Exactly the lines from the one with "[81,134,146,145] Variance ->" to the end of the data below should be set down, and no others.

» Supplied records:
..........

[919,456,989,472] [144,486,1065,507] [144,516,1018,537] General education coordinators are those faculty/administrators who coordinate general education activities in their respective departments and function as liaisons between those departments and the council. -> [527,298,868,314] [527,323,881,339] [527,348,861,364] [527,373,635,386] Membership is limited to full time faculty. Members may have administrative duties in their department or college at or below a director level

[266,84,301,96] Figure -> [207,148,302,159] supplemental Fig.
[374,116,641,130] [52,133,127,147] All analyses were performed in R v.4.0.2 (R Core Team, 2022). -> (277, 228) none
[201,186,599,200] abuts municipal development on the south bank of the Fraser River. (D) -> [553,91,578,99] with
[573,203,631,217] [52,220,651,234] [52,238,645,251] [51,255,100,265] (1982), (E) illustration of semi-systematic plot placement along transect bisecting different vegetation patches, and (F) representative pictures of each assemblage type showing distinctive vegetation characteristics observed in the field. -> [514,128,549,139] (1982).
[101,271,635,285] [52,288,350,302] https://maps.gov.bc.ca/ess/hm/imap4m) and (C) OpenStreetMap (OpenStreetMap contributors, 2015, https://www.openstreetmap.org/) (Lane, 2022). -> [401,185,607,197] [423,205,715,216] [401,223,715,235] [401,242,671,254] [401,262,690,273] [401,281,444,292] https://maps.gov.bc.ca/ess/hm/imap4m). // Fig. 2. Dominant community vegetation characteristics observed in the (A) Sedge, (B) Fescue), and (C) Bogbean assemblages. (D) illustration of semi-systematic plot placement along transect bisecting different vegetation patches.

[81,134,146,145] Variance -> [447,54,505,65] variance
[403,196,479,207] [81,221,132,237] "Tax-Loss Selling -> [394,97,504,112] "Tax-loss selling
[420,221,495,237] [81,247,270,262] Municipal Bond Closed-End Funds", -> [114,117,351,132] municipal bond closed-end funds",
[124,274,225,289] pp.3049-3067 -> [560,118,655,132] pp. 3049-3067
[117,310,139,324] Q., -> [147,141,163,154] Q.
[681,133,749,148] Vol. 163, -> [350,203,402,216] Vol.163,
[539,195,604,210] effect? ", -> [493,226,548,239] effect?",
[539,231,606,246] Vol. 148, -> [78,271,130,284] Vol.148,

..........

» Solution for this task:
[81,134,146,145] Variance -> [447,54,505,65] variance
[403,196,479,207] [81,221,132,237] "Tax-Loss Selling -> [394,97,504,112] "Tax-loss selling
[420,221,495,237] [81,247,270,262] Municipal Bond Closed-End Funds", -> [114,117,351,132] municipal bond closed-end funds",
[124,274,225,289] pp.3049-3067 -> [560,118,655,132] pp. 3049-3067
[117,310,139,324] Q., -> [147,141,163,154] Q.
[681,133,749,148] Vol. 163, -> [350,203,402,216] Vol.163,
[539,195,604,210] effect? ", -> [493,226,548,239] effect?",
[539,231,606,246] Vol. 148, -> [78,271,130,284] Vol.148,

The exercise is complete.